Numbers usually connote strength, safety and security. It is for this reason that people in all trades and professions become members of unions. A small membership fee usually meant collective representation for both individual and professional or communal reasons such as increased wages, workload, funding for schools etc. The purpose of belonging to unions is defeated when other members of the union choose to exclude or discriminate a member for entertaining differing opinions, for non-conforming or for being racially diverse. I have heard stories of staff being excluded by few others who slander, manipulate or even coerce others into supporting them to show that they’re influential or that they are popular. Often, unions fail to fulfil their promises about individual representation. Being a federation member for a period of eight to ten years, I have experienced and witnessed alienation or isolation by other members for whatever ulterior motives and hence have failed to see meaning in continuing to be a federation member. Such alienation, may not appear as significant, on the surface level, but is enough to cause an unpleasant, unhealthy environment for any staff and cause unnecessary interference with classroom management and work ethics.  

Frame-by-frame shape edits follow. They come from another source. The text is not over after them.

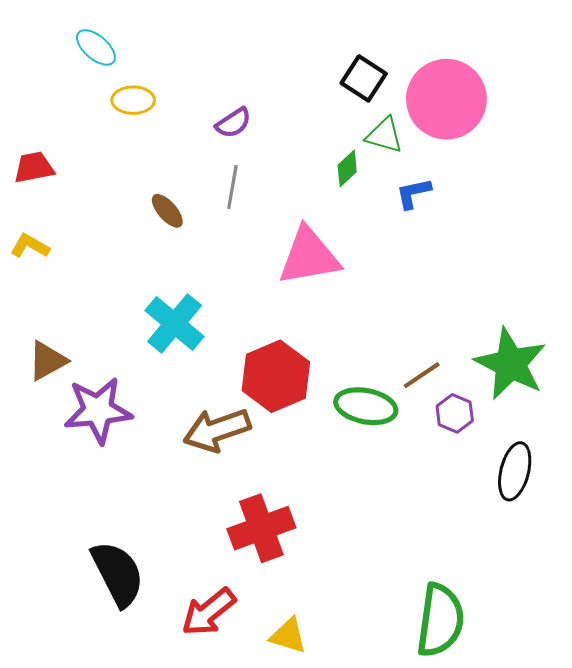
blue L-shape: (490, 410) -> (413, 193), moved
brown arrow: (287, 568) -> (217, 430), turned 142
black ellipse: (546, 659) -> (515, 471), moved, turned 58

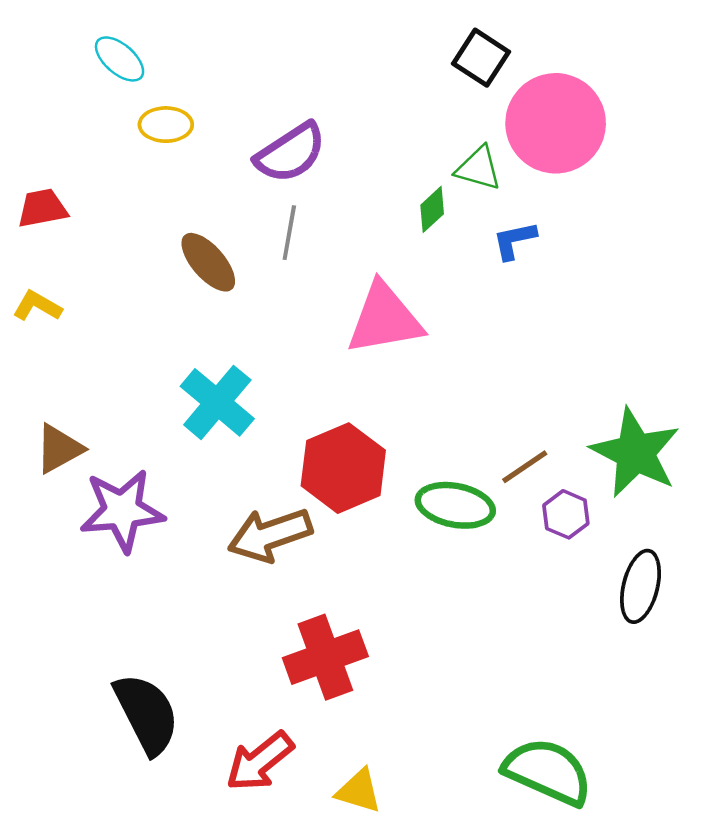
black square: (364, 78) -> (481, 58), moved
purple semicircle: (233, 123) -> (291, 153), size x1.6
brown ellipse: (167, 211) -> (208, 262), size x1.4
green semicircle: (440, 620) -> (548, 772), turned -74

An individual is very important to an organisation or to the union and this can be elucidated with an analogy. If a single brick is dislodged from a wall of a well-constructed building, the building may not fall apart; however, the strength of the wall is questionable as there is a possibility of moisture and other factors causing damage. The individual is always imperative for any organisation and failure to represent him/her not only leads to unpopularity of the union but also explains why it is becoming powerless against government’s manipulative strategies. Then emerges the question, “What prevents the individual from protesting?” A lack of confidence and trust and probably the realisation that the concern would not be addressed at all could have prevented the victimised from travelling down that alleyway.   

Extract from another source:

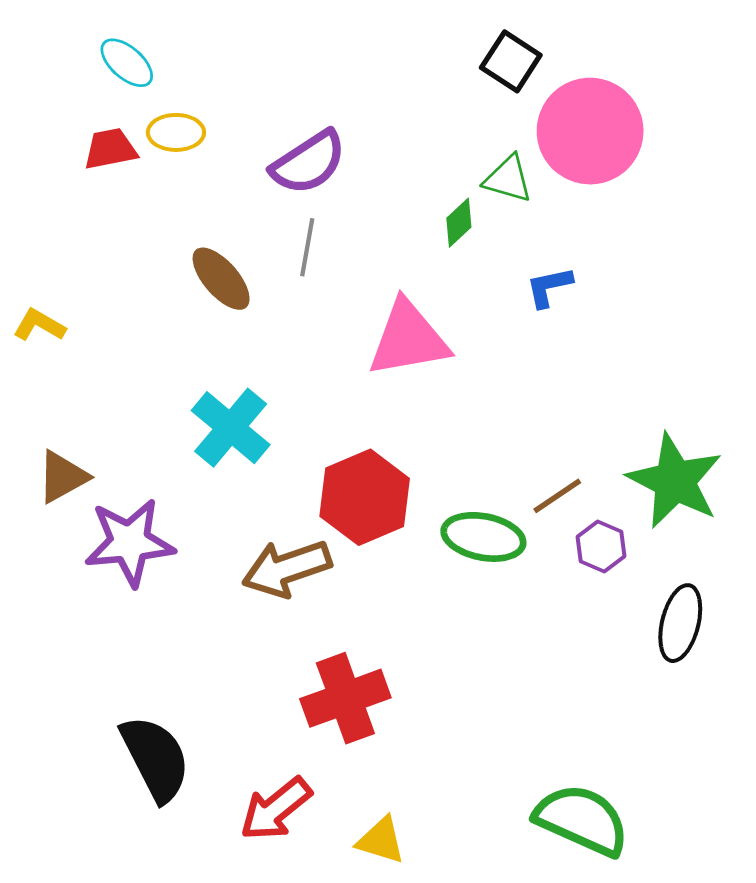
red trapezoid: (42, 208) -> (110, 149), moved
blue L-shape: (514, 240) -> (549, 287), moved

“What remains to be done in the present circumstances?” becomes the crucial question. I see only two alternatives. Either the union take steps to inform the members and its representatives that in supporting such exclusions of staff members they are not upholding the reasons which are the basis on which the union has been founded or exists and that they are not united. Or having failed to represent the individual, the union should then consider refunding the fees that he/she has paid them as a member for the duration of 8-10 years as I am strong in my conviction that he/she did not deserve to be treated in an unjust manner.

There is every possibility that the second alternative could be regarded as far-fetched and hilarious, however, on serious reflection, you may be able to see the violation of union rules at the heart of this reflection and the union’s fall.